Our financial situation factors into any scenario we might face. The situation in Ukraine has been in the news almost daily, as has commentary on Putin's true intentions on former Eastern Block countries. Specific events from the Malaysian Flight 17 to Ukrainian attack of a Russian convoy are all an interconnected chain of events having many possible outcomes that don't necessarily involve all out war, but would likely require United States involvement. We're already re-engaging with Iraq, performing humanitarian airdrops and striking ISIS. Many argue that our role has been far too little and too late. Can we financially sustain protracted involvement a la Northern Watch or full re-engagement like in 2003?

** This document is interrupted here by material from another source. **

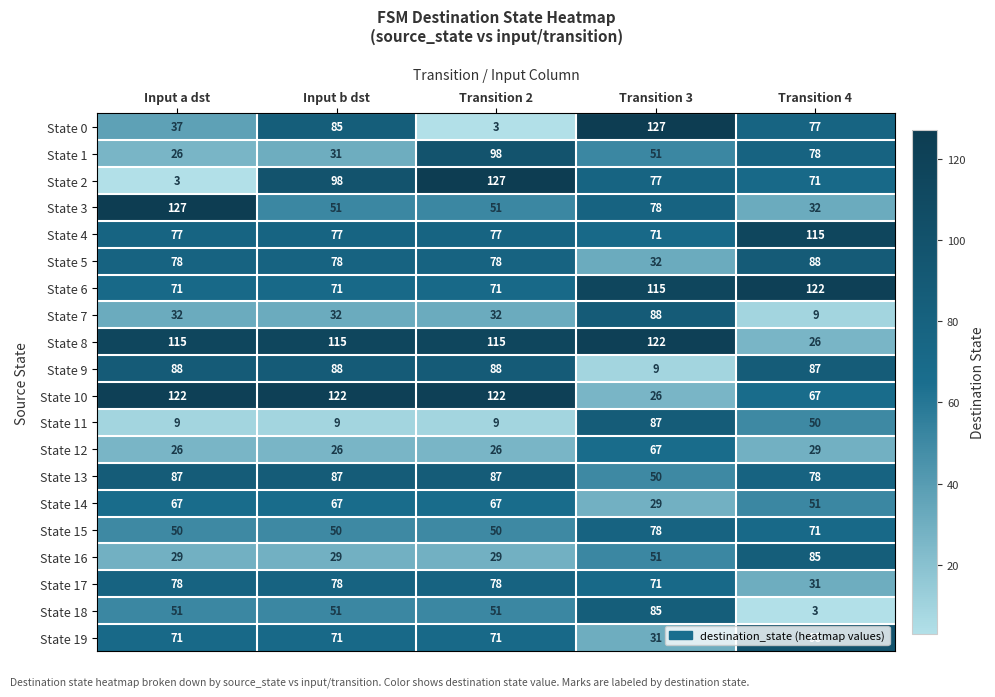

At which category is the sum across all series the highest?

Transition 3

Looking west to the Pacific, we face a China that has spent several years becoming more capitalist and expanding its influence and military strength. Japan, a traditional adversary to China, remains reliant on U.S. intervention. This is especially true since they failed to reach a consensus on updating Article Nine of their Constitution, which maintains the pacifist defense positions adopted after WWII. Japan also faces an anemic economy where its wealth is being exceeded by its debt. A pacifist defense stance plus a weak economy means that the U.S. will be on the hook for a long time as Japan's defender.
Our obscene national debt coupled with a weak U.S. dollar, continued budget deficits despite sequestration, further defense budget cuts, and a lackluster economic recovery add up to the fact that the United States is not sitting in a position of financial strength. At the end of the day we have to be able to pay for our national defense.
The financial likelihood that we could sustain a prolonged conflict like the one we've been engaged for the past decade but against a first-world adversary is unlikely. Especially, to those of us still serving as we watch our readiness erode under defense cuts that target specifically our daily operations & training, manpower, and procurement budgets. So, I hope my friend's thesis is correct about McDonald's, but even another Cold War would be taxing financially at a time where we appear out of breath.